Which brings us to its petition-date cap stack:

Source: Docket 19

Well, not really. There’s a lot of build-up to get to those figures ⬆️. Backing up, in May ‘22, the debtors entered into a $600mm secured term loan to pay off $500mm in notes maturing in ‘25. A little less than a year later, in February ‘23, the term loan’s lenders threw in another $125mm to partially pay down the company’s then-existing ABL and increase the company’s commitments by the same amount, no doubt to fund the upcoming pack season.

But by then, things had already peaked, and in early ‘24, the ABL lenders reappraised their collateral, which resulted in lower advance rates and requests to impose additional reserves. In February ‘24, the company hired Alvarez & Marsal North America, LLC (“A&M”) and phoned up ordinary course counsel HSF Kramer (f/k/a Kramer Levin Naftalis & Frankel LLP)*** to help out. A couple of months later, in April ‘24, the ABL lenders and the company agreed to a standstill to allow the latter time to examine paths forward, for which the company also engaged PJT Partners LP ($PJT).

Following a quarter of path examination, in August ‘24, (i) the company, (ii) an ad hoc group of ‘22 term loan lenders (the “ad hoc group”),**** represented by Gibson, Dunn, & Crutcher LLP and Houlihan Lokey, Inc. ($HLI), and (iii) the ABL lenders, agented by JPMorgan Chase Bank, N.A. ($JPM) and represented by Simpson Thacher & Bartlett LLP and FTI Consulting, Inc. ($FTI), agreed on and executed a liability management exercise (the “LME”).

It gets complicated, so before we go on, here’s the post-LME org chart:

Source: Docket 19. One day, folks will account for the court’s filing stamp; DMPL is at the top.

To kick the LME off, the ABL lenders agreed to amend the then-existing ABL facility to (i) provide a $125mm first-in, last-out bridge loan funded by the ad hoc group (the “FILO loan”) and (ii) create an unrestricted subsidiary, non-debtor DM Escrow Corp., to which the ad hoc group lent, in escrow, another $155m (the “escrow loan”).

Then, (i) DMFI cascaded substantially all of its assets down to DMFC and issued a super-senior-credit-agreement-governed first-out term loan to the ad hoc group in exchange for the FILO loan and the escrow loan, and (ii) the then-existing ABL facility was converted into the current ABL facility.
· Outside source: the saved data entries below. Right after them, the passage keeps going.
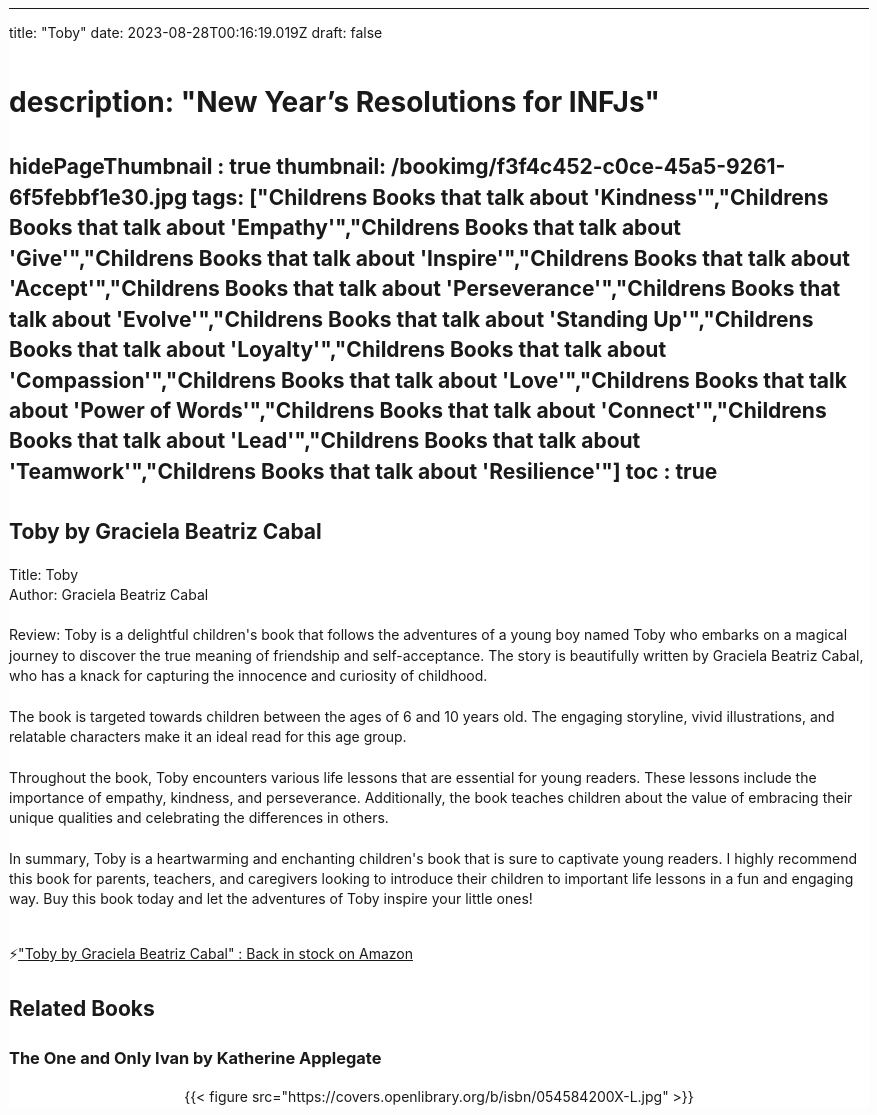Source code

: 
---
title: "Toby"
date: 2023-08-28T00:16:19.019Z
draft: false
# description: "New Year’s Resolutions for INFJs"
hidePageThumbnail : true
thumbnail: /bookimg/f3f4c452-c0ce-45a5-9261-6f5febbf1e30.jpg
tags: ["Childrens Books that talk about 'Kindness'","Childrens Books that talk about 'Empathy'","Childrens Books that talk about 'Give'","Childrens Books that talk about 'Inspire'","Childrens Books that talk about 'Accept'","Childrens Books that talk about 'Perseverance'","Childrens Books that talk about 'Evolve'","Childrens Books that talk about 'Standing Up'","Childrens Books that talk about 'Loyalty'","Childrens Books that talk about 'Compassion'","Childrens Books that talk about 'Love'","Childrens Books that talk about 'Power of Words'","Childrens Books that talk about 'Connect'","Childrens Books that talk about 'Lead'","Childrens Books that talk about 'Teamwork'","Childrens Books that talk about 'Resilience'"]
toc : true
---
## Toby by Graciela Beatriz Cabal

Title: Toby</br>
Author: Graciela Beatriz Cabal</br></br>
Review: Toby is a delightful children's book that follows the adventures of a young boy named Toby who embarks on a magical journey to discover the true meaning of friendship and self-acceptance. The story is beautifully written by Graciela Beatriz Cabal, who has a knack for capturing the innocence and curiosity of childhood.</br></br>
The book is targeted towards children between the ages of 6 and 10 years old. The engaging storyline, vivid illustrations, and relatable characters make it an ideal read for this age group.</br></br>
Throughout the book, Toby encounters various life lessons that are essential for young readers. These lessons include the importance of empathy, kindness, and perseverance. Additionally, the book teaches children about the value of embracing their unique qualities and celebrating the differences in others.</br></br>
In summary, Toby is a heartwarming and enchanting children's book that is sure to captivate young readers. I highly recommend this book for parents, teachers, and caregivers looking to introduce their children to important life lessons in a fun and engaging way. Buy this book today and let the adventures of Toby inspire your little ones!</br></br>

<p>⚡<a id="aflink" href="https://www.amazon.com/gp/search?ie=UTF8&tag=klayu00-20&linkCode=ur2&linkId=6639bed89a8ad8dd2705e40644eb43d3&camp=1789&creative=9325&index=books&keywords=Toby by Graciela Beatriz Cabal" class="one" target="_blank" title='"Toby by Graciela Beatriz Cabal" : Back in stock on Amazon'>"Toby by Graciela Beatriz Cabal" : Back in stock on Amazon</a></p>

## Related Books
### The One and Only Ivan by Katherine Applegate
<center>
{{< figure src="https://covers.openlibrary.org/b/isbn/054584200X-L.jpg" >}}
</center>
Concurrently, DMFI repurchased the “… vast majority …” of the ‘22 term loan under “… open market and exchange agreements,” the consideration for which was the issuance of the second out term loans to the ad hoc group (at a 100% clip for backstopping the new money) and any other new money participants (with relatively more oppressive economics versus the first-out term loans) and, thereafter, third out term loans to non-new money lenders (with relatively more oppressive economics versus the first-out and second out term loans), which, at the end, left only $105mm of the ‘22 term loans outstanding (the “stub term loan”) and gave the company the liquidity it needed to make it through the ‘24 pack season.***** Notably and significantly, however, the company didn’t capture any discount in the LME process.

The holders of the stub ‘22 term loan weren’t thrilled that all their collateral dropped out of DMFI.

Source: GIPHY

In the fall of ‘24, the holders, led by always friendly Black Diamond Capital Management (“Black Diamond”), replaced the admin agent under the ‘22 term loan, directed the new agent to declare events of default and exercise voting rights to replace DMFI’s board, and sued in Delaware’s chancery court.